___ PROVIDED RECORDS

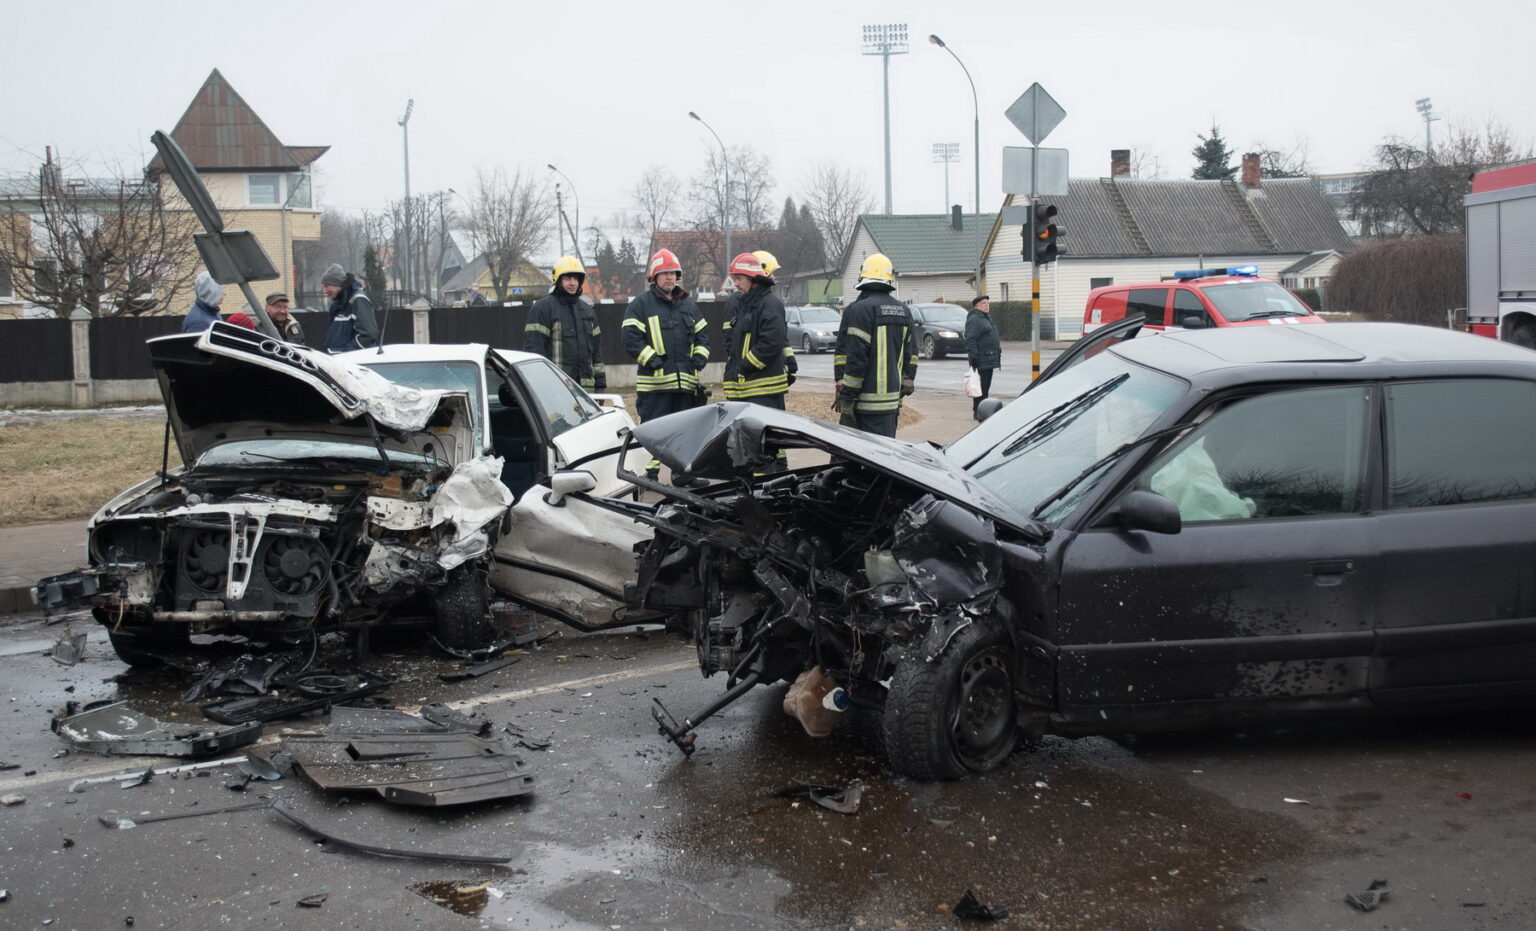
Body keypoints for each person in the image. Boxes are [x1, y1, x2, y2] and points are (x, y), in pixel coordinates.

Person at [621, 248, 710, 482]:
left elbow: (703, 335)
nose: (670, 277)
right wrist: (653, 361)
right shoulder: (641, 305)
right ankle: (648, 475)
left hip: (685, 385)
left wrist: (698, 360)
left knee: (685, 432)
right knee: (653, 432)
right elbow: (630, 338)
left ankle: (683, 475)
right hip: (655, 386)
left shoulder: (688, 306)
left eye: (673, 273)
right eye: (664, 273)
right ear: (654, 277)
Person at [834, 253, 917, 438]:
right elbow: (911, 353)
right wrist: (908, 378)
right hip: (891, 404)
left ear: (863, 277)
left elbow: (856, 358)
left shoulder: (859, 310)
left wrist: (847, 396)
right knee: (884, 457)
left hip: (865, 405)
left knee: (854, 460)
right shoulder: (904, 310)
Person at [722, 251, 790, 471]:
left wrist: (744, 367)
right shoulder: (747, 305)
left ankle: (769, 491)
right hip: (749, 390)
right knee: (753, 448)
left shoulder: (769, 304)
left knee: (764, 448)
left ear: (752, 280)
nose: (736, 284)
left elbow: (771, 343)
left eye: (739, 279)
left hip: (763, 391)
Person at [525, 256, 605, 392]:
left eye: (576, 279)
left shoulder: (588, 312)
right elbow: (534, 351)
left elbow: (597, 353)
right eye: (567, 278)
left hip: (586, 391)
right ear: (558, 280)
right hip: (555, 389)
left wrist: (600, 385)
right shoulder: (542, 309)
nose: (572, 283)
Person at [320, 263, 379, 352]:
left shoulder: (358, 300)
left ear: (336, 283)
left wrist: (346, 354)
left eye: (326, 286)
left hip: (350, 363)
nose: (324, 290)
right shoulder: (337, 305)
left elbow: (368, 335)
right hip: (337, 363)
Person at [964, 294, 1001, 419]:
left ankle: (979, 411)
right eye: (984, 303)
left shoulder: (985, 317)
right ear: (977, 306)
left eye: (987, 303)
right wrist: (973, 356)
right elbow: (970, 338)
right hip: (981, 360)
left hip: (988, 359)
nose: (987, 305)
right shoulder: (975, 319)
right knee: (981, 389)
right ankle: (980, 412)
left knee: (984, 387)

______

WORK TO COMPLETE → Omit all pictures while transcribing the entries verbatim.

EXERCISE ANSWER →
Body keypoints for each person in the image. Boxes are [x1, y1, x2, y2] and points are (x, y), in pixel coordinates.

Person at [621, 248, 710, 482]:
left elbow: (703, 335)
nose: (670, 277)
right wrist: (653, 361)
right shoulder: (641, 305)
right ankle: (648, 475)
left hip: (685, 385)
left wrist: (698, 360)
left knee: (685, 432)
right knee: (653, 432)
right elbow: (630, 338)
left ankle: (683, 475)
right hip: (655, 386)
left shoulder: (688, 306)
left eye: (673, 273)
right eye: (664, 273)
right ear: (654, 277)
Person at [834, 253, 917, 438]:
right elbow: (911, 353)
right wrist: (908, 378)
right hip: (891, 404)
left ear: (863, 277)
left elbow: (856, 358)
left shoulder: (859, 310)
left wrist: (847, 396)
right knee: (884, 457)
left hip: (865, 405)
left knee: (854, 460)
right shoulder: (904, 310)
Person at [722, 251, 790, 471]:
left wrist: (744, 367)
right shoulder: (747, 305)
left ankle: (769, 491)
right hip: (749, 390)
right knee: (753, 448)
left shoulder: (769, 304)
left knee: (764, 448)
left ear: (752, 280)
nose: (736, 284)
left elbow: (771, 343)
left eye: (739, 279)
left hip: (763, 391)
Person at [525, 256, 605, 392]:
left eye: (576, 279)
left shoulder: (588, 312)
right elbow: (534, 351)
left elbow: (597, 353)
right eye: (567, 278)
left hip: (586, 391)
right ear: (558, 280)
right hip: (555, 389)
left wrist: (600, 385)
right shoulder: (542, 309)
nose: (572, 283)
Person at [320, 263, 379, 352]:
left shoulder: (358, 300)
left ear: (336, 283)
left wrist: (346, 354)
left eye: (326, 286)
left hip: (350, 363)
nose: (324, 290)
right shoulder: (337, 305)
left elbow: (368, 335)
right hip: (337, 363)
Person at [964, 294, 1001, 419]:
left ankle: (979, 411)
right eye: (984, 303)
left shoulder: (985, 317)
right ear: (977, 306)
left eye: (987, 303)
right wrist: (973, 356)
right elbow: (970, 338)
right hip: (981, 360)
left hip: (988, 359)
nose: (987, 305)
right shoulder: (975, 319)
right knee: (981, 389)
right ankle: (980, 412)
left knee: (984, 387)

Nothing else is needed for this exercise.